How is brain cancer treated?
Your treatment choices depend on the type of brain cancer you have, test results, and the stage of the cancer. The goal of treatment may be to cure you, control the cancer or help ease problems caused by the cancer. Talk with your healthcare team about your treatment choices, the goals of treatment, and what the risks and side effects may be.
Types of treatment for cancer are either local or systemic. Local treatments remove, destroy, or control cancer cells in one area. Surgery and radiation are local treatments. Systemic treatment is used to destroy or control cancer cells that may have traveled around your body. When taken by pill or injection, chemotherapy is a systemic treatment. You may have just one treatment or a combination of treatments.
Different types of brain tumor treatments have different goals. The types of treatment include:
- Radiation therapy
- Targeted therapy
- Other medicines to help relieve symptoms caused by the tumor or its treatment
Talk with your healthcare providers about your treatment options. Make a list of questions. Think about the benefits and possible side effects of each option. Talk about your concerns with your healthcare provider before making a decision.
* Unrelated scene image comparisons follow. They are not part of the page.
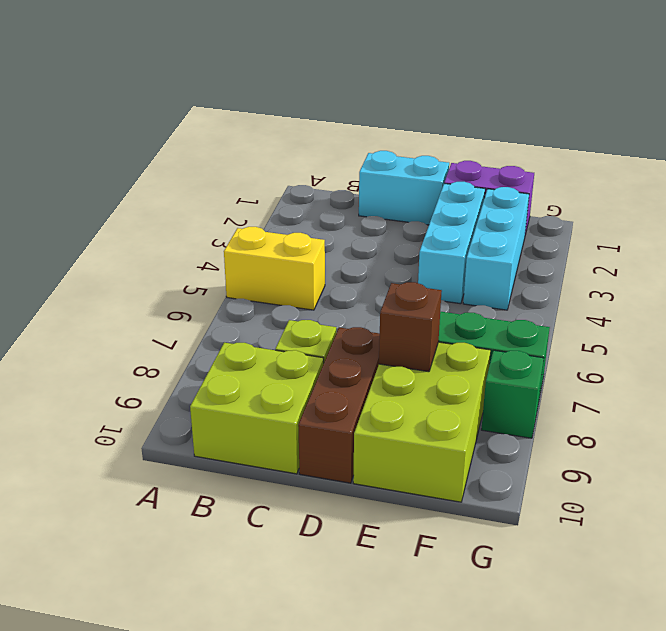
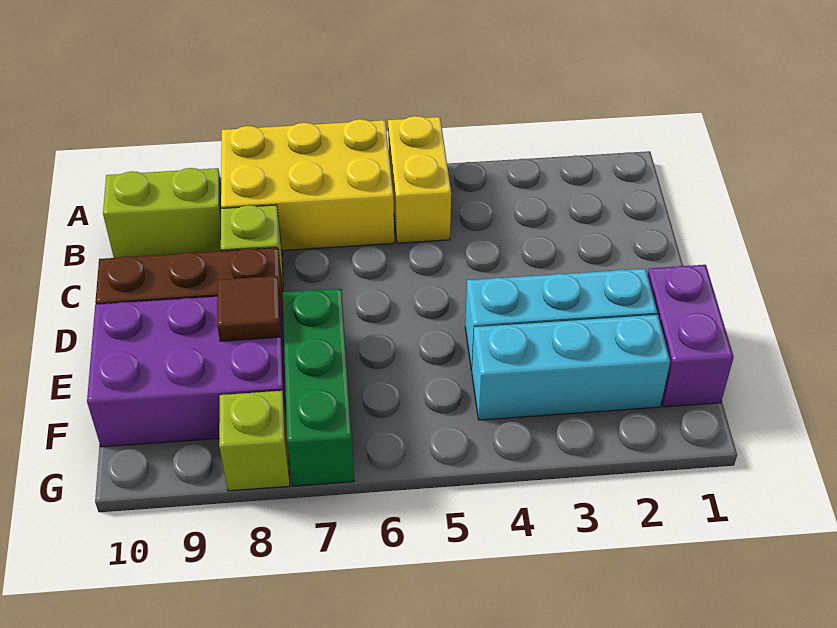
none -> yellow brick A6:B8 level 1
lime brick B9:C10 level 1 -> lime brick B9:B10 level 1
cyan brick C1:D1 level 1 -> none
lime brick E8:F10 level 1 -> purple brick E8:F10 level 1
brown brick E8 level 2 -> brown tile E8 level 2
green brick G8 level 1 -> lime brick G8 level 1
What are treatment side effects?
Cancer treatment such as chemotherapy and radiation can damage normal cells. This can cause side effects such as hair loss, mouth sores, and vomiting. Talk with your healthcare provider about side effects you might have and ways to manage them. There may be things you can do and medicines you can take to help prevent or control side effects.
Coping with brain cancer
Many people feel worried, depressed, and stressed when dealing with cancer. Getting treatment for cancer can be hard on your mind and body. Keep talking with your healthcare team about any problems or concerns you have. Work together to ease the effect of cancer and its symptoms on your daily life.
Here are tips:
- Talk with your family or friends.
- Ask your healthcare team or social worker for help.
- Speak with a counselor.
- Talk with a spiritual advisor, such as a minister or rabbi.
- Ask your healthcare team about medicines for depression or anxiety.
- Keep socially active.
- Join a cancer support group.
Cancer treatment is also hard on the body. To help yourself stay healthier, try to:
- Eat a healthy diet, with as many protein foods as possible.
- Drink plenty of water, fruit juices, and other liquids.
- Keep physically active.
- Rest as much as needed.
- Talk with your healthcare team about ways to manage treatment side effects.
- Take your medicines as directed by your team.
When should I call my healthcare provider?
Your healthcare provider will talk with you about when to call. You may be told to call if you have any of the below:
- New symptoms or symptoms that get worse
- Signs of an infection, such as a fever
- Side effects of treatment that affect your daily function or don't get better with treatment
Ask your healthcare provider what signs to watch for, and when to call. Know how to get help after office hours and on weekends and holidays.
Key points about brain cancer
Tips to help you get the most from a visit to your healthcare provider:
- Know the reason for your visit and what you want to happen.
- Before your visit, write down questions you want answered.
- Bring someone with you to help you ask questions and remember what your provider tells you.
- At the visit, write down the name of a new diagnosis, and any new medicines, treatments, or tests. Also write down any new instructions your provider gives you.
- Know why a new medicine or treatment is prescribed, and how it will help you. Also know what the side effects are.
- Ask if your condition can be treated in other ways.
- Know why a test or procedure is recommended and what the results could mean.
- Know what to expect if you do not take the medicine or have the test or procedure.
- If you have a follow-up appointment, write down the date, time, and purpose for that visit.
- Know how you can contact your provider if you have questions.